Asociale. Forse è questo il termine che mi descrive davvero; questo perché mi risulta difficile trovare una qualunque forma di affinità con i miei compagni di classe - che, peraltro, ho sempre ritenuto insipidi e privi di carattere - ma, essendo loro ritenuti "normali" nel duemilaquindici, deduco di essere io la "strana." 

Diversa. Un altro termine che mi descrive. Sono sempre stata considerata ombrosa, apatica, secchiona magari, caratteristiche che nella mia società ti rendono praticamente un inetto; le persone davvero non capiscono e non potranno mai capire come ci si possa sentire ad essere tale. Talvolta, mi capita di ritrovarmi a pensare: "se ci provassi, se mi sforzassi di assomigliare agli altri... Mi accetterebbero?" Poi, il momento dopo, mi prenderei letteralmente a ceffoni per questo mio assurdo pensiero. Io non voglio essere come gli altri, sono così come sono e nessuna critica riuscirà a cambiarmi. Riflettendoci bene, non ho nemmeno interesse nel farlo: chi ha stabilito che ciascun individuo debba per forza omologarsi agli altri? Ogni era ha i suoi idoli, ma mai come in quella contemporanea si avverte il peso di non rispecchiare quei canoni di perfezione propinati da TV e mass media. Trovo la nostra società ingiusta e superficiale e, proprio per questo, mi sono ritrovata più volte a rimuginare su ciò che avevo sentito raccontare dal nonno, che spesso lamenta la carenza di valori sopravvissuti fino al secolo scorso. È capitato che mi sia addirittura ritrovata a immaginare come sarebbe stata la mia vita in un'altra epoca; in quel caso, credo che le cose sarebbero state diverse e io, io...
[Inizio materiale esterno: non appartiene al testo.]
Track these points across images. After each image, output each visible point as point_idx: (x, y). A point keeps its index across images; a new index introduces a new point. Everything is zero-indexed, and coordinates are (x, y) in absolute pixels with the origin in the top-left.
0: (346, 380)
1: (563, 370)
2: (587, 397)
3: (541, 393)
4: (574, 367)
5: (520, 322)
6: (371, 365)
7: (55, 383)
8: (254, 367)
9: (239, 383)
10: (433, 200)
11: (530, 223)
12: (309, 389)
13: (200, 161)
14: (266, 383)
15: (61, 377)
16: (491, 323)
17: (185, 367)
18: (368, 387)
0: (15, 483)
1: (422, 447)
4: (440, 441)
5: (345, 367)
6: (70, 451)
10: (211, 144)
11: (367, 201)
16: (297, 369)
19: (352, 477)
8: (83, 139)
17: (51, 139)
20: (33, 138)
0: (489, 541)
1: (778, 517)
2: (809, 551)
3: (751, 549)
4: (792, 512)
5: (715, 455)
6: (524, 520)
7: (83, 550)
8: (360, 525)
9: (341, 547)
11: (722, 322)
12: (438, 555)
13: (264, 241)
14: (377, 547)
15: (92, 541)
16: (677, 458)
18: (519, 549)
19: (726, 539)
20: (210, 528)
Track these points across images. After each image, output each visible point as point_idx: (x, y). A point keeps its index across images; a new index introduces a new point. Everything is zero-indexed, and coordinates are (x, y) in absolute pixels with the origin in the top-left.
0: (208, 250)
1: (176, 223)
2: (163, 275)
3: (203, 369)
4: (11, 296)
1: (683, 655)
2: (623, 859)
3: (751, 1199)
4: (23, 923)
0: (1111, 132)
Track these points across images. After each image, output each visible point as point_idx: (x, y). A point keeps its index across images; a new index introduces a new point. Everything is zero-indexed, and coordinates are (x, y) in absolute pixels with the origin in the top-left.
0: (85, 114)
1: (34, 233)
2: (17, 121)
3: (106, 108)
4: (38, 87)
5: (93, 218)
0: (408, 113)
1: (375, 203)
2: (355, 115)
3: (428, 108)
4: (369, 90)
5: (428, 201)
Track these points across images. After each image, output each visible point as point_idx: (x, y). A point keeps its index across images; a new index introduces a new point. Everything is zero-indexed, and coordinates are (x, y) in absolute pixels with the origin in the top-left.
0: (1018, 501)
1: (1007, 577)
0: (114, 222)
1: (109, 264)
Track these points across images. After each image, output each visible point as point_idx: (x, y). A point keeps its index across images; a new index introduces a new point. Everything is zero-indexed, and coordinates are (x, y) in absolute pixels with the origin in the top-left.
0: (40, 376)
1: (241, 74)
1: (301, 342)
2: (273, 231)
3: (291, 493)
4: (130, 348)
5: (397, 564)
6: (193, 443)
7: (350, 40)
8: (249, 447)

Niente. Nemmeno a me stessa riesco ad ammetterlo. Maledetto orgoglio, rovina mia, non mi sei proprio di alcuna utilità. Hai condizionato la mia vita e modificato il mio carattere a tuo piacimento, rendendomi molto più cinica di quanto avrei dovuto essere. Ma io ne sono felice, in fondo.

"No feelings, no pain." Ho sempre amato questa frase perché, in un certo qual modo, mi rappresenta. Detesto essere costretta a fingere di provare empatia verso l'umanità, perché tutto ciò che sta accadendo, le migrazioni, la povertà, il cambiamento climatico, sono imputabili a noi soltanto e alla nostra infinita crudeltà. Non mi sento di mostrarmi felice se non lo sono, non voglio che qualcuno mi tocchi solo perché viene considerato normale scambiarsi manifestazioni fisiche di affetto. Vivo serenamente nel mio piccolo mondo, tuttavia, persino in ogni mio più bel sorriso traspare un velo di malinconia. Bisognerebbe essere ciechi per non notarlo ma, a quanto pare, hanno perso quasi tutti la capacità di vedere.

Mi domando perché io sia dovuta nascere al tempo del qui e dell'adesso, quando io vorrei solo soffermarmi a osservare le sfumature del cielo in una bella giornata di Sole.
Questo mondo non mi appartiene: nutro odio verso ogni forma di progresso che non riguardi il campo medico, per non parlare della terra marcia che mi è stata lasciata da chi ha depredato il nostro pianeta in nome del "dio denaro".
Sarebbe gratificante vivere in una dimensione in cui possa sentirmi bene con me stessa e so per certo che quella dimensione non si trova qui, in questo pazzo, pazzo mondo.
Vorrei non sentirmi una disadattata, mi piacerebbe talvolta guardarmi intorno, felice di ciò che mi circonda.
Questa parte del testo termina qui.